Huang ultimately fails to meet that moment, too. Every moment of basketball feels like a slightly more professional recording of a high school game. The illustration of how talented both Boogie and Monk are at ball is executed with little more than some good dribbling and solid lay-ups. Because there’s no kinetic energy in how the games are shot, the whole idea of these men being so good — almost mythical — at the game doesn’t hold any water. Everyone around them keeps talking up their skills, and yet when it comes time for the ultimate showdown, the pacing is deflated and the stakes non-existent. Huang seems more interested in letting their hype soar in talks rather than letting it come to life on the court. This is meant to be a big resolution between all the characters, and Huang tries to wrap it all up in a nice little bow rather than having it all make sense. The fantasy of his character’s triumphant moment feels like nothing more than just that, with narrative or emotional heft to make it feel real.
Whatever Huang was trying to do with his movie, he mostly misses the shot.
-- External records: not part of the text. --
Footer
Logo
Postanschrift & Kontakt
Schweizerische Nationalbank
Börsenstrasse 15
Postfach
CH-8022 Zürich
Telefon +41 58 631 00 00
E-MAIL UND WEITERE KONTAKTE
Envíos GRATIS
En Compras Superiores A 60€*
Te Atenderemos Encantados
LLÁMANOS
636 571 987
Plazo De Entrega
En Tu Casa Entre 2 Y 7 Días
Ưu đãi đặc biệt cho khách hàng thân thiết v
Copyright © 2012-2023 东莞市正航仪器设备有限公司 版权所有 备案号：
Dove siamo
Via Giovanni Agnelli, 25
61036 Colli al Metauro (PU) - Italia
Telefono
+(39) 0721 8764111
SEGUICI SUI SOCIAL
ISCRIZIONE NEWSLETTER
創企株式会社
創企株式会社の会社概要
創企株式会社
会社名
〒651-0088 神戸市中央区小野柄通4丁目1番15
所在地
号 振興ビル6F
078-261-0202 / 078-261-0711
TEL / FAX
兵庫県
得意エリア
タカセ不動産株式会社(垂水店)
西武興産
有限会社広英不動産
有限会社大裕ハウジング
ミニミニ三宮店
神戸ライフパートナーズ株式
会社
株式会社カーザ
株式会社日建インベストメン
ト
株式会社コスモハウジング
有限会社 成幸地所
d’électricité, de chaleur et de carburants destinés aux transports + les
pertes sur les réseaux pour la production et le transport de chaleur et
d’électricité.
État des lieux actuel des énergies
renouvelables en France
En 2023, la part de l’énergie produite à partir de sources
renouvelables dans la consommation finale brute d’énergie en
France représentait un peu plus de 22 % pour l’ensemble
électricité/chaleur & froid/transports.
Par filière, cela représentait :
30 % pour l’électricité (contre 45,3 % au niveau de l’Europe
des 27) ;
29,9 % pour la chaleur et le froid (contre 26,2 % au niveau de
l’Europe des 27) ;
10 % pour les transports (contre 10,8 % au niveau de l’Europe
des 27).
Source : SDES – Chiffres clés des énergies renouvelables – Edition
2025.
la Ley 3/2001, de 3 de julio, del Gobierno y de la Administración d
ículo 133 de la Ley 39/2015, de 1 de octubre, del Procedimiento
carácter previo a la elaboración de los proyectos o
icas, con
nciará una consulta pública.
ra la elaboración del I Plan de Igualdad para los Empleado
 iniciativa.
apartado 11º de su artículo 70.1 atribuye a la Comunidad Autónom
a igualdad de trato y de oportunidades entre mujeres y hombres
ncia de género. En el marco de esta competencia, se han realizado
What his story offers in insight and perspective within a worn genre, it lacks in emotional resonance and style, ultimately crumbling under the weight of the conventions it’s trying to defy. There are interesting angles – especially between the parents – but he fails to really dig into Boogie as a character, and whatever connection Huang had to him on the page didn’t translate to the screen in a way that feels meaningful. I never got past seeing him as a cocky jackass, leaving disconnected almost from the word “go”. Whatever ideas Huang brings to Boogie fall in the execution, so hopefully, if Huang gets behind the camera again, he can learn from the experience and actually make most of the shots he takes.